Extracted records: Begin

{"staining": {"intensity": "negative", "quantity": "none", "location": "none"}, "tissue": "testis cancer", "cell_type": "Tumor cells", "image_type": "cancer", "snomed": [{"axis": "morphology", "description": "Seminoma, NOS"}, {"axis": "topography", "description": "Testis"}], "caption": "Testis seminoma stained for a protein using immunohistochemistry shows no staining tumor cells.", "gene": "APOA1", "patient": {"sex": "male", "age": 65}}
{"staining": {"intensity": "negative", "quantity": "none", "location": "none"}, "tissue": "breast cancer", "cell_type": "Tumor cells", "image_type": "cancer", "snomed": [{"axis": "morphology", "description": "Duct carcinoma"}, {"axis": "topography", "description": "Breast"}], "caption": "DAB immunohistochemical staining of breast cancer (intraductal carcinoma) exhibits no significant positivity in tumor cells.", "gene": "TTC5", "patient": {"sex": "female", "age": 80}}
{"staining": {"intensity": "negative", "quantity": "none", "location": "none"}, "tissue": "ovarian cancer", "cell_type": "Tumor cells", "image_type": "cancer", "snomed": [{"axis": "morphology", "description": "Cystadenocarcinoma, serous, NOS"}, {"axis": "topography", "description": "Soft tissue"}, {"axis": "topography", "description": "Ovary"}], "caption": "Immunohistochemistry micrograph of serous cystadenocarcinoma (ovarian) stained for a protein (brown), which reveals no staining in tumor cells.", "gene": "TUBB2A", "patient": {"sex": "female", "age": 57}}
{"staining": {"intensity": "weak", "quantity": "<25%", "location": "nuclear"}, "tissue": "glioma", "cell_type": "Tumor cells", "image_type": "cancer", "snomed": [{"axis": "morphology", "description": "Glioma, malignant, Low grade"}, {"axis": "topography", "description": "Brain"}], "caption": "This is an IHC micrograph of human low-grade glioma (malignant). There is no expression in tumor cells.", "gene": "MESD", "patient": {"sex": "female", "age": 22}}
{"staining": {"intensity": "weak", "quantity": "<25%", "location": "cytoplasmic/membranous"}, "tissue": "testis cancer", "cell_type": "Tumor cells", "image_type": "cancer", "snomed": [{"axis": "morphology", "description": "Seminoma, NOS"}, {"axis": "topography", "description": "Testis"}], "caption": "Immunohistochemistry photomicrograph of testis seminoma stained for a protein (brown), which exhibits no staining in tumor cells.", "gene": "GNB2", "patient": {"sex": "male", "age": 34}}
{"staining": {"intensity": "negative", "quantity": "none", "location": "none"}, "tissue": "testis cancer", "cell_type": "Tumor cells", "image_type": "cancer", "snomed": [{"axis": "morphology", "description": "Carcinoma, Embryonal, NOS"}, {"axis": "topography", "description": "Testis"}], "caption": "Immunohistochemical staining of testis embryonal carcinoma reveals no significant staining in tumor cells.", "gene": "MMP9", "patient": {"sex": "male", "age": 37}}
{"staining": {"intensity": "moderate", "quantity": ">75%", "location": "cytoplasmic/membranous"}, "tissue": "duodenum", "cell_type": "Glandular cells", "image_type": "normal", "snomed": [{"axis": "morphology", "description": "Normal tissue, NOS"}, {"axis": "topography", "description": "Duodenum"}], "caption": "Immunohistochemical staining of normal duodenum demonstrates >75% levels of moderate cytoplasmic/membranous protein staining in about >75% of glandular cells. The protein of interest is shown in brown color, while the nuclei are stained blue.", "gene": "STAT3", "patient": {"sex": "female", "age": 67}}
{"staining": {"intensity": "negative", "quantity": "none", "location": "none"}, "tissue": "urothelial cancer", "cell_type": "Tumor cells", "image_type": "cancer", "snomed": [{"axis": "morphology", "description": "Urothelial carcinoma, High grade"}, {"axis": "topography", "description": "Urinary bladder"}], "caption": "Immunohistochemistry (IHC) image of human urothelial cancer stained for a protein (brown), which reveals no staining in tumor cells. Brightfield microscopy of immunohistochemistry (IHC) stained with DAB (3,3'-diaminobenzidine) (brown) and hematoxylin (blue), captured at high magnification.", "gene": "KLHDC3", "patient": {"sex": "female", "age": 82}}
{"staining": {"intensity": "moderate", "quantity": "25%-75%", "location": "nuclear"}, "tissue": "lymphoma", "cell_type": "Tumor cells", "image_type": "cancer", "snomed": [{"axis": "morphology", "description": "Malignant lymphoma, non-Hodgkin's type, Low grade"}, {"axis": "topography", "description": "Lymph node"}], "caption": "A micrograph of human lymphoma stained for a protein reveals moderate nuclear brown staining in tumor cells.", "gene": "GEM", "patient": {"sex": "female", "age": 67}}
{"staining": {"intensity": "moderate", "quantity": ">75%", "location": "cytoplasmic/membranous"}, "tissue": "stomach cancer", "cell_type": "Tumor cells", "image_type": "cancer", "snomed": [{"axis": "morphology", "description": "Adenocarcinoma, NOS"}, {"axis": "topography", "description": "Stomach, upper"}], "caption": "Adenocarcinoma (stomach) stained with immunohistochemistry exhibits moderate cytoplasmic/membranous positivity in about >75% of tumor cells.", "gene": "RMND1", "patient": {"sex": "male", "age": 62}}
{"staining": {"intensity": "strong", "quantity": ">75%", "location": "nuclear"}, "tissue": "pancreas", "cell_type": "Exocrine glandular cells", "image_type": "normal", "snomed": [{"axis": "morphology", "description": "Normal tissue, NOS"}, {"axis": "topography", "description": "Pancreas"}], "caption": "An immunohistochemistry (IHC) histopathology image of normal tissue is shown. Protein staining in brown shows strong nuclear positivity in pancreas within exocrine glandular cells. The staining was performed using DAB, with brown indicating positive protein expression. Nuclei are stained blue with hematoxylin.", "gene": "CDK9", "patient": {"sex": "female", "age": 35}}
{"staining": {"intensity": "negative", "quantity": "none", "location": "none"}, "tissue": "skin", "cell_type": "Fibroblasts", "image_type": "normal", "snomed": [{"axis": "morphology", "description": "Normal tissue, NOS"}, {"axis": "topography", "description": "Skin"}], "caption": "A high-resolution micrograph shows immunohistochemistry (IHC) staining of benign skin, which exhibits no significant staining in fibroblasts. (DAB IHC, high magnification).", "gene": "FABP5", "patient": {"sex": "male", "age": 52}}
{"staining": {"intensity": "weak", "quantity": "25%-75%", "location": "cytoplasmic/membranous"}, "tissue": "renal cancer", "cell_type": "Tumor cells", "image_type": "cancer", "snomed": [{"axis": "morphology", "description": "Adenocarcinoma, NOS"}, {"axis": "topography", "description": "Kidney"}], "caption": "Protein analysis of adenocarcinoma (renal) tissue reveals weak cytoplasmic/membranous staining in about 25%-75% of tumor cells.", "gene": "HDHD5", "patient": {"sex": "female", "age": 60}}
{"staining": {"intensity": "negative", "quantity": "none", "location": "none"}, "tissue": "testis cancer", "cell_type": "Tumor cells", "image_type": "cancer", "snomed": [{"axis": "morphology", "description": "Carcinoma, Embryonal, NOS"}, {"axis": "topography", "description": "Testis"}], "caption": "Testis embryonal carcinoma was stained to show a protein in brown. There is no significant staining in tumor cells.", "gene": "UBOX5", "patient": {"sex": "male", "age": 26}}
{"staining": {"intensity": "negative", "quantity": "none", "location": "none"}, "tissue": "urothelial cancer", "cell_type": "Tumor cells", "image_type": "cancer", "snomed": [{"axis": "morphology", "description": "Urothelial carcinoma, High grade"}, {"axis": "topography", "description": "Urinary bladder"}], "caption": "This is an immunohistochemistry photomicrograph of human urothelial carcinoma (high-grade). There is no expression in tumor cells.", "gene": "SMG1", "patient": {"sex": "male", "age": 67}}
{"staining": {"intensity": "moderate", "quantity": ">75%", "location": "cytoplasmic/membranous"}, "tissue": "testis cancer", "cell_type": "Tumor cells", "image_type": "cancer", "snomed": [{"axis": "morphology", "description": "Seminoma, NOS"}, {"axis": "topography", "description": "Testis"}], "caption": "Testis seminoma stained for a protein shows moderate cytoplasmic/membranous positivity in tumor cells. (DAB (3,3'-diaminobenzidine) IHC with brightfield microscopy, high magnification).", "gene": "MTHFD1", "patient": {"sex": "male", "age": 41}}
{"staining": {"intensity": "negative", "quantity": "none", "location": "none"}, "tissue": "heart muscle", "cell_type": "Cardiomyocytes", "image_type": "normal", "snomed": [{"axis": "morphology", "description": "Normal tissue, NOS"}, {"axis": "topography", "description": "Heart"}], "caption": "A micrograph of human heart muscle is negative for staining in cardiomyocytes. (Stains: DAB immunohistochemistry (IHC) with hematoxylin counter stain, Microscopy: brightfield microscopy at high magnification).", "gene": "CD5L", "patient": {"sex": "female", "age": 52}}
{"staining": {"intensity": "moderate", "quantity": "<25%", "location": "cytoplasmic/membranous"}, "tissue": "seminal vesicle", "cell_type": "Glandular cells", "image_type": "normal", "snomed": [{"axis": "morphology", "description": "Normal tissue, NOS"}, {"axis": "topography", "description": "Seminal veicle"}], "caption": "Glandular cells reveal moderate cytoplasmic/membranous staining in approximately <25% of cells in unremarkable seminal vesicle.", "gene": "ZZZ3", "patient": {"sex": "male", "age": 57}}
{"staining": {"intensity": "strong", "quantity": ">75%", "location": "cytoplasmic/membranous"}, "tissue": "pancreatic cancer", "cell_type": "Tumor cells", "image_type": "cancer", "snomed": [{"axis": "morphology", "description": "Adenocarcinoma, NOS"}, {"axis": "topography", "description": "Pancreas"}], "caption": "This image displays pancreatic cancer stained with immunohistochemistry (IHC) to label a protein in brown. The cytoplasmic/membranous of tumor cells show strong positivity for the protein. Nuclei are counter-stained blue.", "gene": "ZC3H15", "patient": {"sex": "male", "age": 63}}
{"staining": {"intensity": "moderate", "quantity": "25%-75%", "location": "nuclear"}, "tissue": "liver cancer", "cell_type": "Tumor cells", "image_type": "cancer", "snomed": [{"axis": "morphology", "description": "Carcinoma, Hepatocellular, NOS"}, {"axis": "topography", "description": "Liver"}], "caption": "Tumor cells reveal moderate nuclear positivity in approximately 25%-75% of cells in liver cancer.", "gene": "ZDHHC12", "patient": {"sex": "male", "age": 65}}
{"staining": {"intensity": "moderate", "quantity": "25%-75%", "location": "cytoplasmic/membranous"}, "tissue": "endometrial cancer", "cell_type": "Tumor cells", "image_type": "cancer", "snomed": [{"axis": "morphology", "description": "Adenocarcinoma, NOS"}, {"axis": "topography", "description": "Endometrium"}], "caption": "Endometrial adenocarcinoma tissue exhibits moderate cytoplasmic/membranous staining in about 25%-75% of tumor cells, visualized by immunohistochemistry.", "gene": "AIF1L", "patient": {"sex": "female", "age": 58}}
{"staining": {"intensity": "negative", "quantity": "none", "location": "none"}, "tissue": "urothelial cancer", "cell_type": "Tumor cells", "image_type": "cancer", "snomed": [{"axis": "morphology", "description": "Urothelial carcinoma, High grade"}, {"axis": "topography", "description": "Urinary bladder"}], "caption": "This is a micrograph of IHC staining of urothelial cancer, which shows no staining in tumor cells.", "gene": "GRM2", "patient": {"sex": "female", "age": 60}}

Extracted records: End

# Problem to solve:
Begin at the line above that has "staining of testis" and stop after the line that has "staining of normal", copying each line exactly and adding nothing else.

# Exercise answer:
{"staining": {"intensity": "negative", "quantity": "none", "location": "none"}, "tissue": "testis cancer", "cell_type": "Tumor cells", "image_type": "cancer", "snomed": [{"axis": "morphology", "description": "Carcinoma, Embryonal, NOS"}, {"axis": "topography", "description": "Testis"}], "caption": "Immunohistochemical staining of testis embryonal carcinoma reveals no significant staining in tumor cells.", "gene": "MMP9", "patient": {"sex": "male", "age": 37}}
{"staining": {"intensity": "moderate", "quantity": ">75%", "location": "cytoplasmic/membranous"}, "tissue": "duodenum", "cell_type": "Glandular cells", "image_type": "normal", "snomed": [{"axis": "morphology", "description": "Normal tissue, NOS"}, {"axis": "topography", "description": "Duodenum"}], "caption": "Immunohistochemical staining of normal duodenum demonstrates >75% levels of moderate cytoplasmic/membranous protein staining in about >75% of glandular cells. The protein of interest is shown in brown color, while the nuclei are stained blue.", "gene": "STAT3", "patient": {"sex": "female", "age": 67}}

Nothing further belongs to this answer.